US Federal Reserve Chairman Ben Bernanke told reporters on Wednesday that the agency may start to ease up on monthly bond purchases if the economy keeps getting better (it's getting better?).
Yes, albeit slowly, according to Bernanke, who expressed cautious optimism on the state of the economy as he briefed reporters following a two-day meeting of the Federal Open Market Committee (FOMC), said the Guardian.
The Fed announced no change to interest rates. The US economy, meanwhile, is said to be recovering at a "moderate pace" and is expected to grow 3 percent to 3.5 percent next year, according to CBS News, citing a FOMC statement.
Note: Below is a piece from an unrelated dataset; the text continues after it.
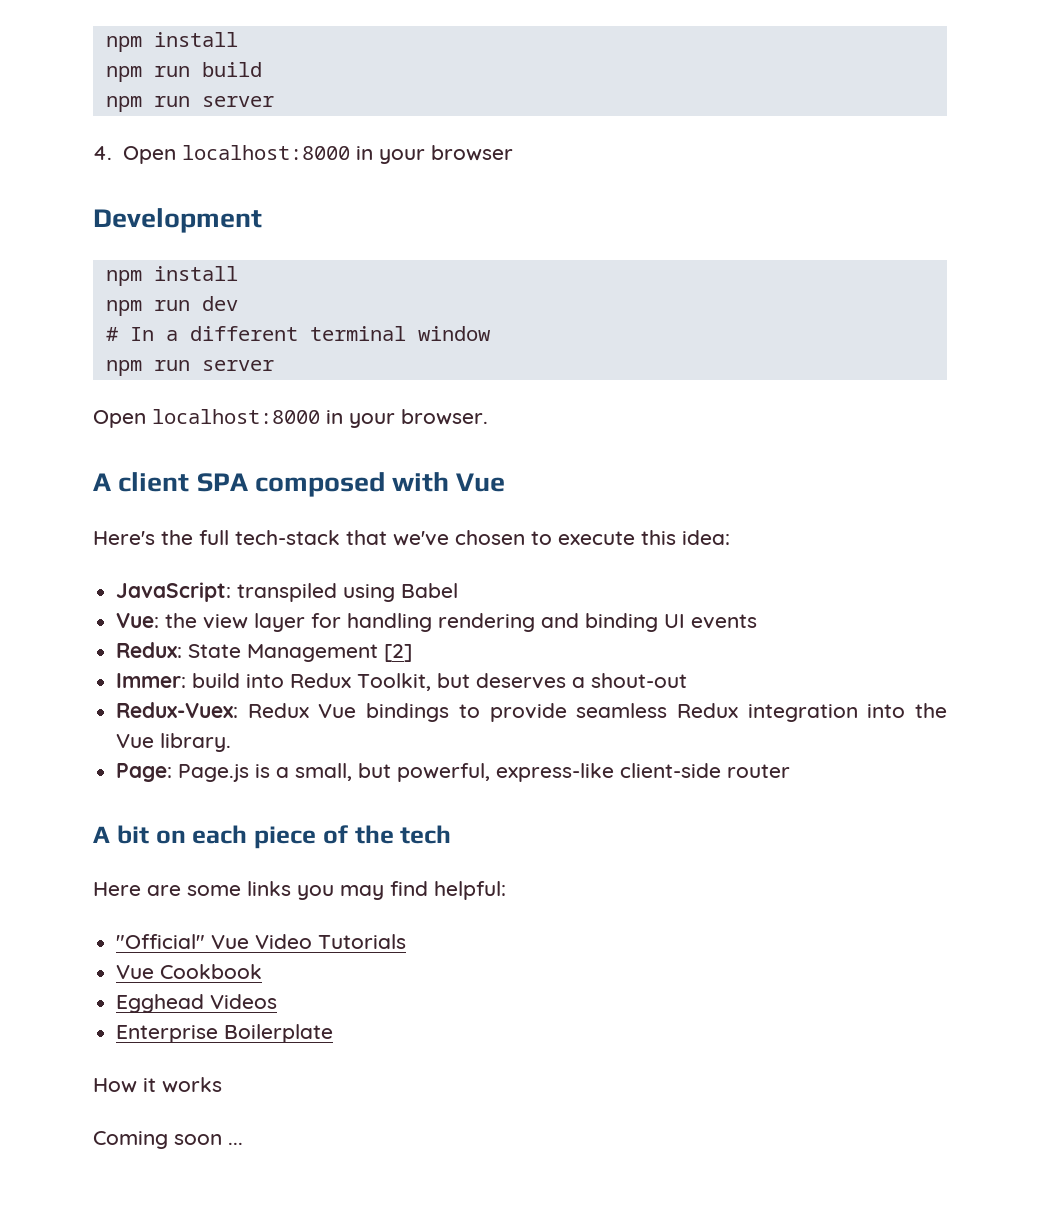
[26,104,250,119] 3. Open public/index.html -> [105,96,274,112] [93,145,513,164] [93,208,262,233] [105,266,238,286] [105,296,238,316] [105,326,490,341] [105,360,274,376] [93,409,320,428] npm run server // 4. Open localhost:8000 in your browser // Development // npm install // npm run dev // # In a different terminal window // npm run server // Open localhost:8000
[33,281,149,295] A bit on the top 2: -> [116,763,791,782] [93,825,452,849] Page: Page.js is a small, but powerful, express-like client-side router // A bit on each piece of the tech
As for the employment sector, the 12-member board saw "improvements" and predicted unemployment would fall from 7.6 percent to 7.2 percent by the end of 2013.
Bernanke was careful to say any change to current US bond purchases — now at $85 billion a month — would take place in "measured steps," reported the Associated Press.
Because high bond purchases keep interest rates low, Barrons said stocks fell on the news, even though, as CBS' MoneyWatch put it: "Ben Bernanke and other Federal Reserve officials are in no rush to take away the punch bowl."
Bernanke is expected to leave the party soon himself, though, as speculation grows that he will resign at the end of his term in January.
US President Barack Obama went so far as to tell Charlie Rose on Monday that the chairman has already "stayed a lot longer than he wanted or he was supposed to," according to USA Today.